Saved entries
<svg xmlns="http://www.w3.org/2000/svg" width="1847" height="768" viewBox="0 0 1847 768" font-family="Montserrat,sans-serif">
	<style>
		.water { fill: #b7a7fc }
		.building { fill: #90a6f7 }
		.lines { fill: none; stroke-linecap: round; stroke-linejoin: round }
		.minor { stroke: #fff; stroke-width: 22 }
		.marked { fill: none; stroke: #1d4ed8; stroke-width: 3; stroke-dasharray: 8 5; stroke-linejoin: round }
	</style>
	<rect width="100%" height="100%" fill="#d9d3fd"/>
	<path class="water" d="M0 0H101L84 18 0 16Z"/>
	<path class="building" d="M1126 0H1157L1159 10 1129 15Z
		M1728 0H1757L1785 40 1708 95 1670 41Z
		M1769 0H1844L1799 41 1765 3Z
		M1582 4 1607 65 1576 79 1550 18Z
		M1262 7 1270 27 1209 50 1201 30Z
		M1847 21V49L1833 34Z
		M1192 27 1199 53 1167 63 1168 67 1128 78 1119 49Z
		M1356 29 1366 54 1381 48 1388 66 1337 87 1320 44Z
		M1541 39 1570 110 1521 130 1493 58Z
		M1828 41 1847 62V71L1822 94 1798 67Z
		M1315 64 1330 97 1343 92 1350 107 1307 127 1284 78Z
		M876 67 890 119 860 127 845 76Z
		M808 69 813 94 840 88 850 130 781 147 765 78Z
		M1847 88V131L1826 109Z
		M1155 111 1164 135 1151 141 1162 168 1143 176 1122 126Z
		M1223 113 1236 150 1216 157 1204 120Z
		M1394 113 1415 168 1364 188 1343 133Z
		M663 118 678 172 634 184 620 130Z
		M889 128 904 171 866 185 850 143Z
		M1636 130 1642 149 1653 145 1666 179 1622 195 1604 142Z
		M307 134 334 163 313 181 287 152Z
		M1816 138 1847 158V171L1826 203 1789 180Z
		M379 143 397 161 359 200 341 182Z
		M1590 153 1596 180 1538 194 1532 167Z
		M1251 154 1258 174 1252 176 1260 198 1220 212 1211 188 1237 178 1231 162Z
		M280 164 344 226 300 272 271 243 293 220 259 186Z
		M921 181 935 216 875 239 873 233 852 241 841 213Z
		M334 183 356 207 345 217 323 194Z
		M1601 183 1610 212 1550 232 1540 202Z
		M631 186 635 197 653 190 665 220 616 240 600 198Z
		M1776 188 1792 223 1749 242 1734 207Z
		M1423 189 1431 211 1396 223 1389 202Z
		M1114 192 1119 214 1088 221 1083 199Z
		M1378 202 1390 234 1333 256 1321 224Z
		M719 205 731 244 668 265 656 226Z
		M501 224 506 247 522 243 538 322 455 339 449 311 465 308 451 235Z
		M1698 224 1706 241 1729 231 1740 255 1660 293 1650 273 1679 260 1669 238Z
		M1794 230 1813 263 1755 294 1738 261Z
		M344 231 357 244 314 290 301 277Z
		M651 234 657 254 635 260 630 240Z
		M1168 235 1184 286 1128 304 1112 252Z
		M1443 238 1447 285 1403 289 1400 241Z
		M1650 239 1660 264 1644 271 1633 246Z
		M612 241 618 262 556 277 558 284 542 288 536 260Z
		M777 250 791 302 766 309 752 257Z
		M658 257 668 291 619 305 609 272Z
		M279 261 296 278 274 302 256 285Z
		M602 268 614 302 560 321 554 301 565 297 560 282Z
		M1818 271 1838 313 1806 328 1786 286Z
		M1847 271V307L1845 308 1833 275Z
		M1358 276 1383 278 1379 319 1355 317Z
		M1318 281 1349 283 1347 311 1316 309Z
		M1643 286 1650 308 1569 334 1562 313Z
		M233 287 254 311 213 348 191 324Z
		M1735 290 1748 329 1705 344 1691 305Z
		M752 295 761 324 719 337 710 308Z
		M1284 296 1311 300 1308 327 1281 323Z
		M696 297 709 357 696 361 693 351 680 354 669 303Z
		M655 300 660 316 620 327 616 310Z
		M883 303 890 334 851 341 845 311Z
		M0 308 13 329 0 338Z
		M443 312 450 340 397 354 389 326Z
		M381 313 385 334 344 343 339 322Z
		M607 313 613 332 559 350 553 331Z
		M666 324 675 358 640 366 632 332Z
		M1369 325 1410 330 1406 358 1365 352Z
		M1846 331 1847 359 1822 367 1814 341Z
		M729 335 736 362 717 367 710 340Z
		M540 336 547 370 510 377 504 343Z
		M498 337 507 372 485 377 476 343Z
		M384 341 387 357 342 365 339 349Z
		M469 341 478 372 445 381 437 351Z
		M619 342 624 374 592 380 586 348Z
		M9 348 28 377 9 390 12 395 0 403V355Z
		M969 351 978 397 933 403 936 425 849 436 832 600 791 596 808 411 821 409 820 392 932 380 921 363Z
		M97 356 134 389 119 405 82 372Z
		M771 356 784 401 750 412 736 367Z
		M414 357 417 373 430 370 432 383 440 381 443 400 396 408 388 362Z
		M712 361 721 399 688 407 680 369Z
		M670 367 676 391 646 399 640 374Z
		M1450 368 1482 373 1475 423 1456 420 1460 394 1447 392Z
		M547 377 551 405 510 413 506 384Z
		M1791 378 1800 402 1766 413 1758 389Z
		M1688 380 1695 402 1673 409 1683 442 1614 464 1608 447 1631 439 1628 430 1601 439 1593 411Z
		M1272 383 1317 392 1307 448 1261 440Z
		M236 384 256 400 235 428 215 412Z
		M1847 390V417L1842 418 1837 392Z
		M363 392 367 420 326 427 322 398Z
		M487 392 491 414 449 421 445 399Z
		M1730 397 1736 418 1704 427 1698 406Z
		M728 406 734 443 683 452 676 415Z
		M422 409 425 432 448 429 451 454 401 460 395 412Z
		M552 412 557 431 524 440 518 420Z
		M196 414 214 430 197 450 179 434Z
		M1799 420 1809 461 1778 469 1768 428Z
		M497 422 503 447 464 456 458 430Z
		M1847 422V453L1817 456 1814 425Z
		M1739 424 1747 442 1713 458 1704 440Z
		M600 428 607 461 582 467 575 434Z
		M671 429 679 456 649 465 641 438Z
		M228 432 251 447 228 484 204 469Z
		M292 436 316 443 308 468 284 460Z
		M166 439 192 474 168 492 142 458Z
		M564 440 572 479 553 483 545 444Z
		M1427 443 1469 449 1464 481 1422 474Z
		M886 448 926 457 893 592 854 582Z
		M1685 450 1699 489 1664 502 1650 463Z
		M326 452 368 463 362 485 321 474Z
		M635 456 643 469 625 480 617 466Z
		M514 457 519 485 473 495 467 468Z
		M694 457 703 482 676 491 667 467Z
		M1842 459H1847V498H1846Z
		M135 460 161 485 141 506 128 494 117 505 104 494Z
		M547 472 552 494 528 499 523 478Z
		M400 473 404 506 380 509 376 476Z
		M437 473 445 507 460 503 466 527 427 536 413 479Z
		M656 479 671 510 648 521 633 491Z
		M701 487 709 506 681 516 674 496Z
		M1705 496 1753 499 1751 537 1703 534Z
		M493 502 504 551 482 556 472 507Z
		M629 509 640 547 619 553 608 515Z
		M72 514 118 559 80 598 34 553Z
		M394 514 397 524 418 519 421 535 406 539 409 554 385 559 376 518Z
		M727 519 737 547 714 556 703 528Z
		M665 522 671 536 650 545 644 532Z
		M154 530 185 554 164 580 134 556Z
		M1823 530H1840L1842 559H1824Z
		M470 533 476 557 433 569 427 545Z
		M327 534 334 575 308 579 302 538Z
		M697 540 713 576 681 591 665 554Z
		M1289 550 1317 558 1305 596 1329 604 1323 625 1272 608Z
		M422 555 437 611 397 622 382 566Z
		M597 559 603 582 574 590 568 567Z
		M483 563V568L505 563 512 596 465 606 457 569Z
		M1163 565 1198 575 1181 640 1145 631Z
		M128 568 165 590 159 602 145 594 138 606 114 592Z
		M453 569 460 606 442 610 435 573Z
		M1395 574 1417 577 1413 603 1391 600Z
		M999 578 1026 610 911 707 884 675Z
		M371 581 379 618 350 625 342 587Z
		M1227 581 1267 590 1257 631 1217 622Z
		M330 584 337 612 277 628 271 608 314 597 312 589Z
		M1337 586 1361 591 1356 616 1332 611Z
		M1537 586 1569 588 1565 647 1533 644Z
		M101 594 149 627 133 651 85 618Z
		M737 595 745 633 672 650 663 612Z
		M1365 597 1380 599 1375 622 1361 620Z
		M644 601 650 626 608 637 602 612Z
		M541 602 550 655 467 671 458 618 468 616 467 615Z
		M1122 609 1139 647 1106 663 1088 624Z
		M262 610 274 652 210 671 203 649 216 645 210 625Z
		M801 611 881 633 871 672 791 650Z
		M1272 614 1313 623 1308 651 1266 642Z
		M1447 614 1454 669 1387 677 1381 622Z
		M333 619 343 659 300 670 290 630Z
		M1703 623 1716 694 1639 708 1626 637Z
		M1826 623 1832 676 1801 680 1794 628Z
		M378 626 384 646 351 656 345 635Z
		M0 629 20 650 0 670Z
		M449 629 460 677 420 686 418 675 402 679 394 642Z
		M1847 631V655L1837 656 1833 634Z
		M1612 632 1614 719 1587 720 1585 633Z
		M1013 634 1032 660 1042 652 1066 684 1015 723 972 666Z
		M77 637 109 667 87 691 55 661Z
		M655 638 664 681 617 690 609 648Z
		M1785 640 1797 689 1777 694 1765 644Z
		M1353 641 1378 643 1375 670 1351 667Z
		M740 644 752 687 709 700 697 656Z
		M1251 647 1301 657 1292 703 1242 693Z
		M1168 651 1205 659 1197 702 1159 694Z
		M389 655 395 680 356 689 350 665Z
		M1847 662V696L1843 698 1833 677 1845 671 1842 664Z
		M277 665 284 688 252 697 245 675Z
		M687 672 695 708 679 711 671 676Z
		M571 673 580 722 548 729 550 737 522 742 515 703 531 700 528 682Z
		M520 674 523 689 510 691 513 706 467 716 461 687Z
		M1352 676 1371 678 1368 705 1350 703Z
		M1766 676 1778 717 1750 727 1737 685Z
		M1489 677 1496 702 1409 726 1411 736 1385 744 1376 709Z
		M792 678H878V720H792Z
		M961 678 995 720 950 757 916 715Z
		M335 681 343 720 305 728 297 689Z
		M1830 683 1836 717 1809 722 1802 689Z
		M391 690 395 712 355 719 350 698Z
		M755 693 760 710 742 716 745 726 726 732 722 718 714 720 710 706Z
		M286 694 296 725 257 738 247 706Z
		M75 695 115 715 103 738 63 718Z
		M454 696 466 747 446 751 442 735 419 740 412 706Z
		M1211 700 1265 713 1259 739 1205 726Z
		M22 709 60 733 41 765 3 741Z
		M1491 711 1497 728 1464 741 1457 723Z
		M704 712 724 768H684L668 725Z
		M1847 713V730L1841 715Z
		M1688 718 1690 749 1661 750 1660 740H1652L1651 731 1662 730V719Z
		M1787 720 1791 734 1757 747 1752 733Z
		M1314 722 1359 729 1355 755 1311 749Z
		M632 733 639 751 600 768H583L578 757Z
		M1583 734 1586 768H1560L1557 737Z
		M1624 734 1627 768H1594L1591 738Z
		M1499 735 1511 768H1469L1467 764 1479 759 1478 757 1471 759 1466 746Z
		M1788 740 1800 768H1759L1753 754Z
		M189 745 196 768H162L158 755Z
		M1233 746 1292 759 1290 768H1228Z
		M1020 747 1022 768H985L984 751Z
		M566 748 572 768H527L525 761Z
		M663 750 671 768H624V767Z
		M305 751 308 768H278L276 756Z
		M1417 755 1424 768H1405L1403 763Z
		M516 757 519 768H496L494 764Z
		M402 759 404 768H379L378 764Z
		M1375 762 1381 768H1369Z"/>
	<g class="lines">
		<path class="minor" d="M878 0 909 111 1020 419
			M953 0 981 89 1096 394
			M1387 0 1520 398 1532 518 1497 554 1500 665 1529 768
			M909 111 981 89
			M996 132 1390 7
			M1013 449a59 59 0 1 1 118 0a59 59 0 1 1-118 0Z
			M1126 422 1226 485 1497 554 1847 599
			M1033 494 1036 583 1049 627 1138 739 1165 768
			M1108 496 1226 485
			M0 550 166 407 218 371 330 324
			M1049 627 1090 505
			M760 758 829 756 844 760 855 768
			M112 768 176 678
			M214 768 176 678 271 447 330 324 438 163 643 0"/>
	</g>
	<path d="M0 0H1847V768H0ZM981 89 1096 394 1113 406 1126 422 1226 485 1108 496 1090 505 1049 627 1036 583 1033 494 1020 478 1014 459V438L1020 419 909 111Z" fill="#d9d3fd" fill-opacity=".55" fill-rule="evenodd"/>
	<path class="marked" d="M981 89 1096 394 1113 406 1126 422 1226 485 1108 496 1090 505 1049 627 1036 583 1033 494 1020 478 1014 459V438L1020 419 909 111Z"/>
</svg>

* [What you will do]:
Go through the records and pull out each line that includes the word "lines".

* [Expected output]:
		.lines { fill: none; stroke-linecap: round; stroke-linejoin: round }
	<g class="lines">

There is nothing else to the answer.